Push-to-talk voice-to-text that works on any desktop. Hold a key, speak, release. Your words appear at the cursor.
Voxtype is an open-source, push-to-talk voice-to-text application designed specifically for Linux and macOS. It allows users to dictate text directly into any application by holding a key, speaking, and then releasing the key to see their words appear at the cursor.
The principal functionalities of this tool include:
Push-to-Talk: A natural workflow where users hold a key to record and release it to transcribe. This method avoids "wake words" and accidental activations.
Smart Output: It types directly at the cursor via tools like wtype or ydotool, featuring full CJK/Unicode support, and can fall back to the clipboard if needed.
Highly Configurable: Users can choose their own hotkeys, output modes, and specific Whisper model sizes (from tiny to large-v3) to balance speed and accuracy.
Fully Offline: All speech recognition happens locally on the user's machine using whisper.cpp. No voice data is sent to the cloud, ensuring total privacy.
GPU Acceleration: Built in Rust for high performance, it offers optional support for Vulkan, CUDA, Metal, and ROCm, enabling sub-second transcription on modern hardware.
Lightweight Design: It is distributed as a single binary with minimal dependencies, requiring no Python or complex virtual environments.
Wayland Optimized: It features native support for compositors like Hyprland, Sway, and River, allowing users to use native compositor keybindings without requiring a special input group. It also remains compatible with X11, GNOME, and KDE.
Visual Feedback: It includes optional Waybar integration with 10 built-in icon themes to show recording status, as well as desktop notifications via notify-send.

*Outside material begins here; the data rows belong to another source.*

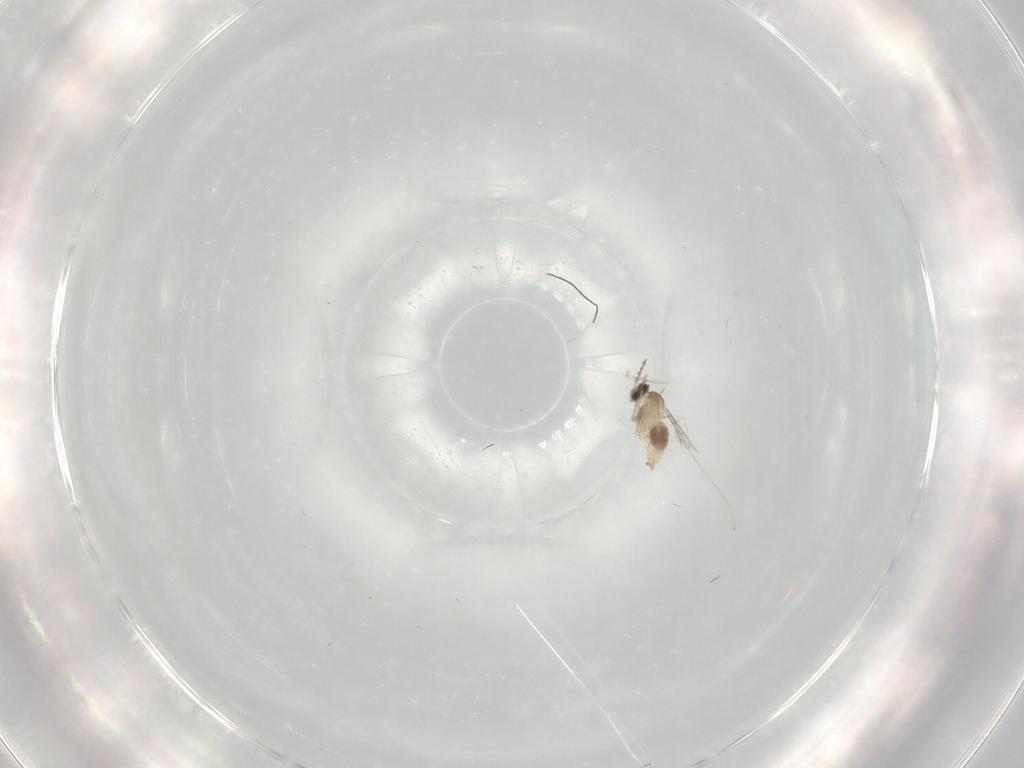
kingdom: Animalia
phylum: Arthropoda
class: Insecta
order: Diptera
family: Cecidomyiidae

LLM Post-Processing: Transcriptions can be piped through local LLMs for tasks like translation, applying domain-specific vocabulary, or custom workflows.
Remote Offloading: Users can offload transcription tasks to a self-hosted remote GPU server to save resources on their local machine, though cloud API connections are also an option.
Multilingual Support: Beyond standard Whisper models, it supports various ONNX engines specialized for different languages and dialects, including Chinese, Japanese, and Korean.